___ Data under study
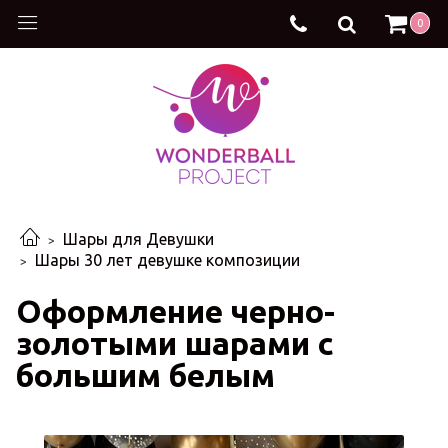
0
Шары для Девушки
Шары 30 лет девушке композиции
Оформление черно-
золотыми шарами с
большим белым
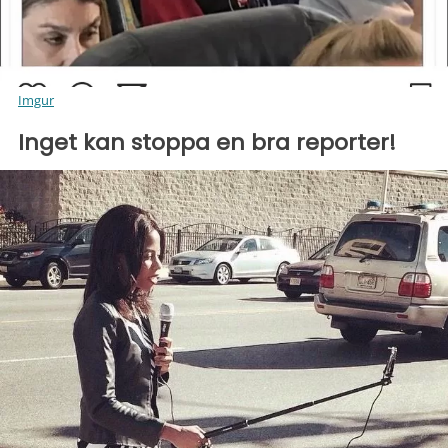
Imgur
Inget kan stoppa en bra reporter!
______
=== Directive ===
For each line in the data above that contains the string "Шары", extract the line.

=== Expected output ===
Шары для Девушки
Шары 30 лет девушке композиции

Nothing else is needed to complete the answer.